VISIONE DI UN UOMO IN FIGURA DI SERAFINO CROCIFISSO
A quell'apparizione il beato servo dell'Altissimo si sentì ripieno di una ammirazione infinita, ma non riusciva a capirne il significato. Era invaso anche da viva gioia e sovrabbondante allegrezza per lo sguardo bellissimo e dolce col quale il Serafino lo guardava, di una bellezza inimmaginabile; ma era contemporaneamente atterrito nel vederlo confitto in croce nell'acerbo dolore della passione. Si alzò, per così dire, triste e lieto, poiché gaudio e amarezza si alternavano nel suo spirito. Cercava con ardore di scoprire il senso della visione, e per questo il suo spirito era tutto agitato. Mentre era in questo stato di preoccupazione e di totale incertezza, ecco: nelle sue mani e nei piedi cominciarono a comparire gli stessi segni dei chiodi che aveva appena visto in quel misterioso uomo crocifisso.
95. Le sue mani e i piedi apparvero trafitti nel centro da chiodi, le cui teste erano visibili nel palmo delle mani e sul dorso dei piedi, mentre le punte sporgevano dalla parte opposta. Quei segni poi erano rotondi dalla parte interna delle mani, e allungati nell'esterna, e formavano quasi una escrescenza carnosa, come fosse punta di chiodi ripiegata e ribattuta. Così pure nei piedi erano impressi i segni dei chiodi sporgenti sul resto della carne. Anche il lato destro era trafitto come da un colpo di lancia, con ampia cicatrice, e spesso sanguinava, bagnando di quel sacro sangue la tonaca e le mutande.
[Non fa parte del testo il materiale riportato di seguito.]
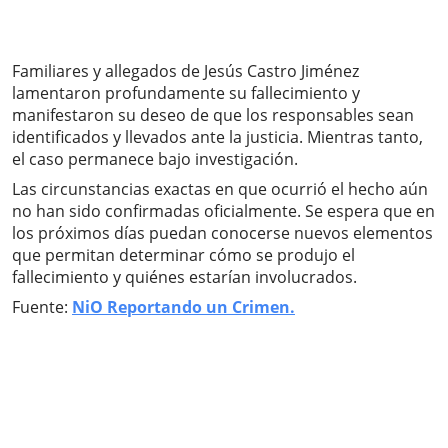
Familiares y allegados de Jesús Castro Jiménez
lamentaron profundamente su fallecimiento y
manifestaron su deseo de que los responsables sean
identificados y llevados ante la justicia. Mientras tanto,
el caso permanece bajo investigación.
Las circunstancias exactas en que ocurrió el hecho aún
no han sido confirmadas oficialmente. Se espera que en
los próximos días puedan conocerse nuevos elementos
que permitan determinar cómo se produjo el
fallecimiento y quiénes estarían involucrados.
Fuente:
NiO Reportando un Crimen.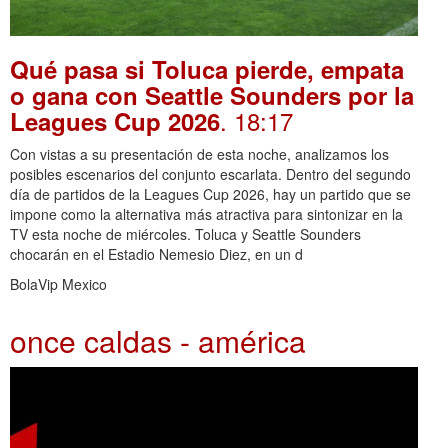
Qué pasa si Toluca pierde, empata
o gana con Seattle Sounders por la
. 18:17
Leagues Cup 2026
Con vistas a su presentación de esta noche, analizamos los
posibles escenarios del conjunto escarlata. Dentro del segundo
día de partidos de la Leagues Cup 2026, hay un partido que se
impone como la alternativa más atractiva para sintonizar en la
TV esta noche de miércoles. Toluca y Seattle Sounders
chocarán en el Estadio Nemesio Diez, en un d
BolaVip Mexico
once caldas - américa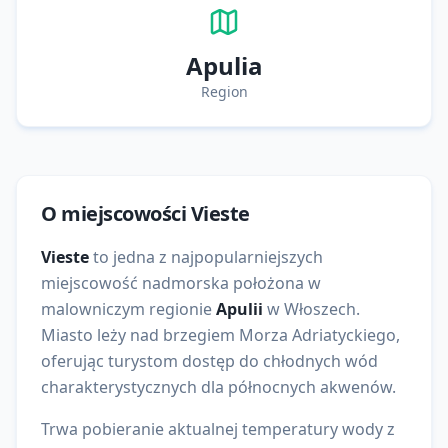
Apulia
Region
O miejscowości
Vieste
Vieste
to
jedna z najpopularniejszych
miejscowość nadmorska położona w
malowniczym regionie
Apulii
w
Włoszech
.
Miasto leży nad brzegiem
Morza Adriatyckiego
,
oferując turystom dostęp do
chłodnych wód
charakterystycznych dla północnych akwenów
.
Trwa pobieranie aktualnej temperatury wody z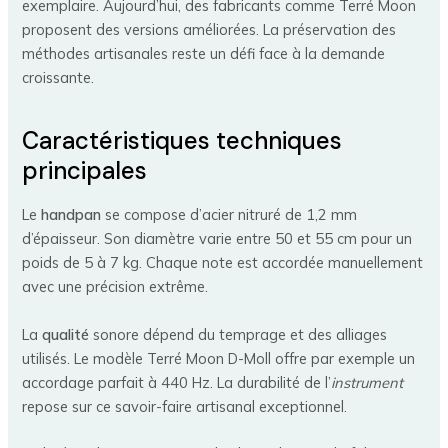
exemplaire. Aujourd’hui, des fabricants comme Terré Moon
proposent des versions améliorées. La préservation des
méthodes artisanales reste un défi face à la demande
croissante.
Caractéristiques techniques
principales
Le
handpan
se compose d’acier nitruré de 1,2 mm
d’épaisseur. Son diamètre varie entre 50 et 55 cm pour un
poids de 5 à 7 kg. Chaque note est accordée manuellement
avec une précision extrême.
La
qualité
sonore dépend du temprage et des alliages
utilisés. Le modèle Terré Moon D-Moll offre par exemple un
accordage parfait à 440 Hz. La durabilité de l’
instrument
repose sur ce savoir-faire artisanal exceptionnel.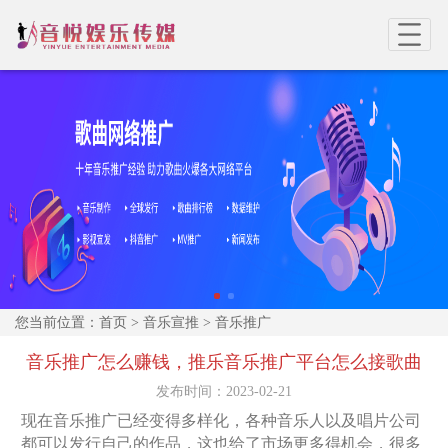
您当前位置：
首页
>
音乐宣推
>
音乐推广
音乐推广怎么赚钱，推乐音乐推广平台怎么接歌曲
发布时间：
2023-02-21
现在音乐推广已经变得多样化，各种音乐人以及唱片公司
都可以发行自己的作品，这也给了市场更多得机会，很多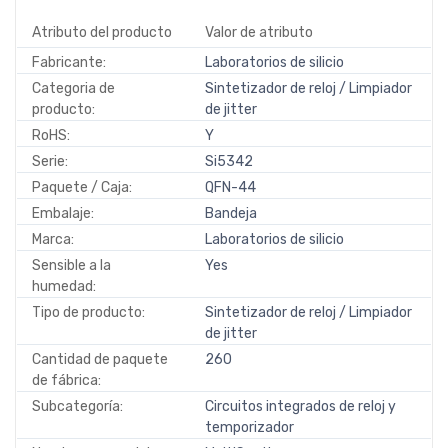
Atributo del producto
Valor de atributo
Fabricante:
Laboratorios de silicio
Categoria de
Sintetizador de reloj / Limpiador
producto:
de jitter
RoHS:
Y
Serie:
Si5342
Paquete / Caja:
QFN-44
Embalaje:
Bandeja
Marca:
Laboratorios de silicio
Sensible a la
Yes
humedad:
Tipo de producto:
Sintetizador de reloj / Limpiador
de jitter
Cantidad de paquete
260
de fábrica:
Subcategoría:
Circuitos integrados de reloj y
temporizador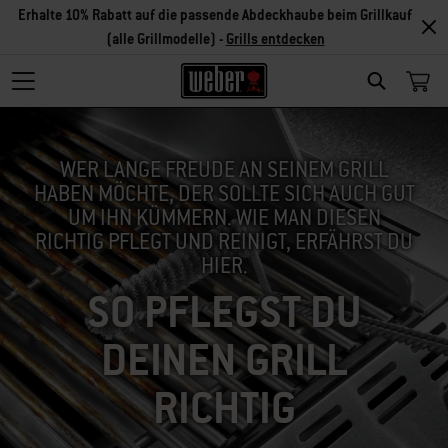
Erhalte 10% Rabatt auf die passende Abdeckhaube beim Grillkauf
(alle Grillmodelle) -
Grills entdecken
SEARCH
WER LANGE FREUDE AN SEINEM GRILL
HABEN MÖCHTE, DER SOLLTE SICH AUCH GUT
UM IHN KÜMMERN. WIE MAN DIESEN
RICHTIG PFLEGT UND REINIGT, ERFÄHRST DU
HIER.
SO PFLEGST DU
DEINEN GRILL
RICHTIG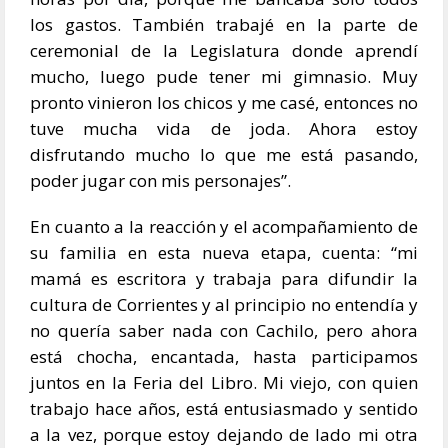
los gastos. También trabajé en la parte de
ceremonial de la Legislatura donde aprendí
mucho, luego pude tener mi gimnasio. Muy
pronto vinieron los chicos y me casé, entonces no
tuve mucha vida de joda. Ahora estoy
disfrutando mucho lo que me está pasando,
poder jugar con mis personajes”.
En cuanto a la reacción y el acompañamiento de
su familia en esta nueva etapa, cuenta: “mi
mamá es escritora y trabaja para difundir la
cultura de Corrientes y al principio no entendía y
no quería saber nada con Cachilo, pero ahora
está chocha, encantada, hasta participamos
juntos en la Feria del Libro. Mi viejo, con quien
trabajo hace años, está entusiasmado y sentido
a la vez, porque estoy dejando de lado mi otra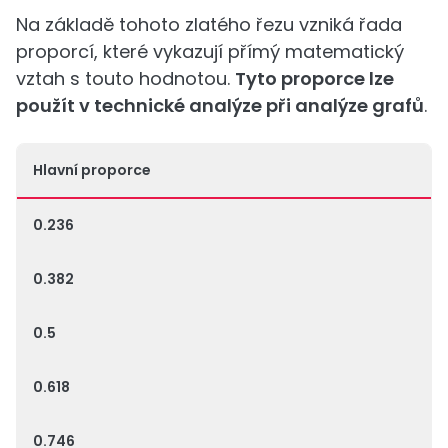
Na základě tohoto zlatého řezu vzniká řada
proporcí, které vykazují přímý matematický
vztah s touto hodnotou.
Tyto proporce lze
použít v technické analýze při analýze grafů
.
Hlavní proporce
0.236
0.382
0.5
0.618
0.746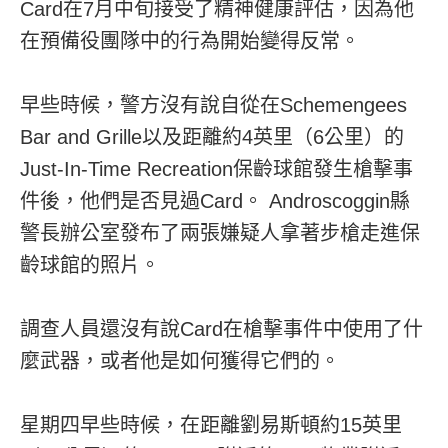
Card在7月中旬接受了精神健康評估，因為他
在預備役團隊中的行為開始變得反常。
早些時候，警方沒有說自從在Schemengees
Bar and Grille以及距離約4英里（6公里）的
Just-In-Time Recreation保齡球館發生槍擊事
件後，他們是否見過Card。 Androscoggin縣
警長辦公室發布了兩張嫌疑人拿著步槍走進保
齡球館的照片。
調查人員還沒有說Card在槍擊事件中使用了什
麼武器，或者他是如何獲得它們的。
星期四早些時候，在距離劉易斯頓約15英里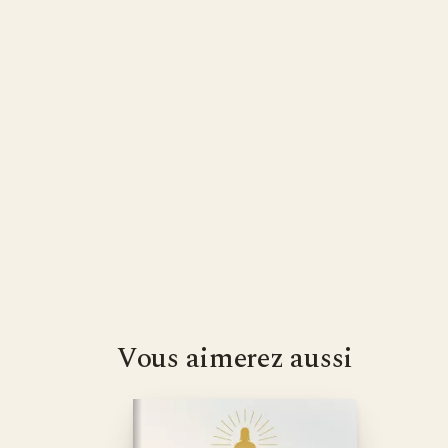
Vous aimerez aussi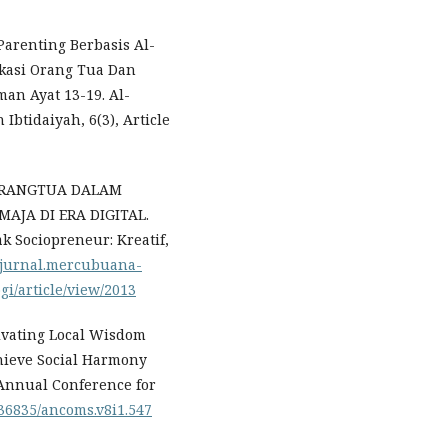
 Parenting Berbasis Al-
ikasi Orang Tua Dan
an Ayat 13-19. Al-
btidaiyah, 6(3), Article
AN ORANGTUA DALAM
JA DI ERA DIGITAL.
 Sociopreneur: Kreatif,
/ejurnal.mercubuana-
i/article/view/2013
ctivating Local Wisdom
chieve Social Harmony
Annual Conference for
0.36835/ancoms.v8i1.547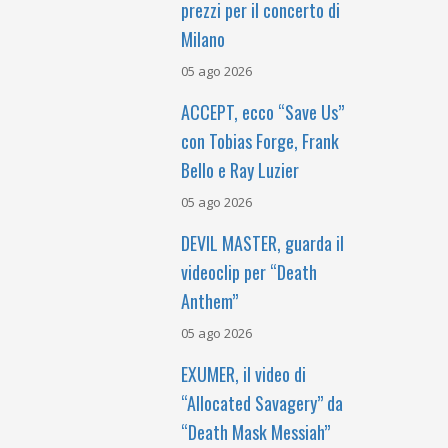
prezzi per il concerto di
Milano
05 ago 2026
ACCEPT, ecco “Save Us”
con Tobias Forge, Frank
Bello e Ray Luzier
05 ago 2026
DEVIL MASTER, guarda il
videoclip per “Death
Anthem”
05 ago 2026
EXUMER, il video di
“Allocated Savagery” da
“Death Mask Messiah”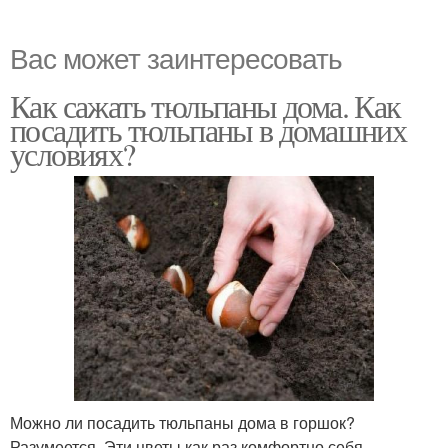
Вас может заинтересовать
Как сажать тюльпаны дома. Как
посадить тюльпаны в домашних
условиях?
Можно ли посадить тюльпаны дома в горшок?
Разумеется. Эти цветы как раз комфортно себя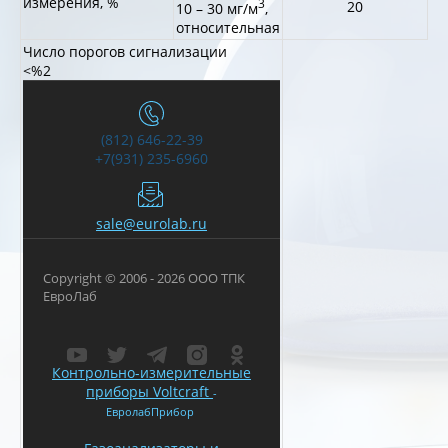
измерения, %
3
20
10 – 30 мг/м
,
относительная
Число порогов сигнализации
<%2
(812) 646-22-39
+7(931) 235-6960
sale@eurolab.ru
Copyright © 2006 - 2026 ООО ТПК
ЕвроЛаб
Контрольно-измерительные
приборы Voltcraft
-
ЕвролабПрибор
Ben pochi ebbero la fortuna di vedere la sacra ferita del costato del servo del Signore stimmatizzato mentre egli era in vita. Ma fortunato fu frate Elia che, ancor vivente il Santo, meritò di scorgerla almeno; e non meno fortunato frate Rufino che la poté toccare con le proprie mani. Mentre una volta gli praticava una frizione sul petto, la mano gli scivolò come spesso capita, sul lato destro e così toccò quella preziosa cicatrice. Francesco ne senfi grande dolore e allontanò la mano, gridando che Dio lo perdonasse. Infatti con ogni cura teneva nascosto il prodigio agli estranei, agli amici e ai confratelli, tanto che non ne seppero nulla per lungo tempo perfino i suoi seguaci più intimi e devoti. Questo fedelissimo discepolo del Signore, pur vedendosi ornato con tali meravigliosi segni, quasi perle preziosissime del Cielo e coperto di gloria e onore più d'ogni altro uomo, non se ne gonfiò mai in cuor suo, né mai cercò di vantarsene con alcuno per desiderio di gloria vana, al contrario, temendo sempre che la stima degli uomini gli potesse rubare la grazia divina, si industriava il più possibile di tenerla celata agli occhi di tutti.
96. Si era fatto un programma di non manifestare quasi a nessuno il suo straordinario segreto, nel timore che gli amici non resistessero alla tentazione di divulgarlo per amicizia, come suole accadere, e gliene venisse una diminuzione di grazia. Aveva pertanto continuamente sulle labbra il detto del salmista: Nel mio cuore ho riposto tutte le tue parole, per non peccare dinanzi a Te. Si era addirittura accordato con i suoi fratelli e figli di ripetere questo versetto come segno che intendeva troncare la conversazione coi borghesi che venivano da lui; a quel segnale essi dovevano cortesemente licenziare i visitatori. Aveva sperimentato quanto è nocivo all'anima comunicare tutto a tutti, sapeva che non può essere uomo spirituale colui che non possiede nel suo spirito segreti più numerosi e profondi di quelli che potevano essere letti sul viso e giudicati in ogni loro parte dagli uomini. Si era infatti imbattuto in persone che esteriormente mostravano d'essere d'accordo con lui, mentre la pensavano diversamente: in sua presenza lo apprezzavano, in sua assenza lo disprezzavano; e questi lo indussero a un giudizio di disapprovazione verso di loro, e qualche volta gli resero un poco sospette anche persone che venivano a lui con sentimenti retti.
Così purtroppo spesso avviene che la malignità cerca di screditare tutto ciò che è puro, e poiché la menzogna è vizio di molti, si finisce per non credere più alla sincerità dei pochi.